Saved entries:
▼

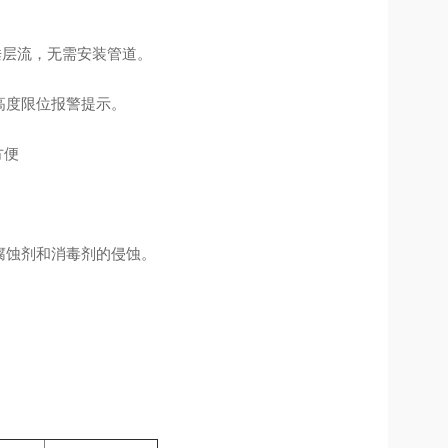
垂层流，无需安装管道。
高度限位报警提示。
方便
止腐蚀剂和消毒剂的侵蚀。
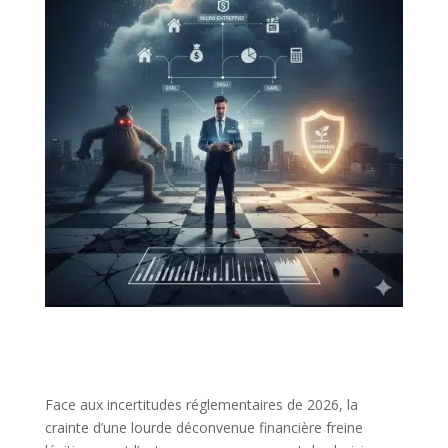
Face aux incertitudes réglementaires de 2026, la
crainte d’une lourde déconvenue financière freine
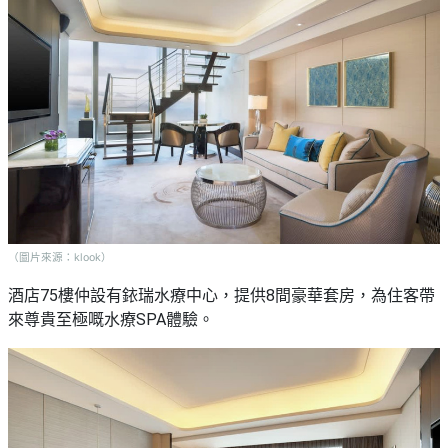
（圖片來源：klook）
酒店75樓仲設有銥瑞水療中心，提供8間豪華套房，為住客帶
來尊貴至極嘅水療SPA體驗。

▲

Exercise prompt: Each record must be repeated exactly, and no picture may be carried over.

Result:
垂层流，无需安装管道。
高度限位报警提示。
方便
止腐蚀剂和消毒剂的侵蚀。
Face aux incertitudes réglementaires de 2026, la
crainte d’une lourde déconvenue financière freine
（圖片來源：klook）
酒店75樓仲設有銥瑞水療中心，提供8間豪華套房，為住客帶
來尊貴至極嘅水療SPA體驗。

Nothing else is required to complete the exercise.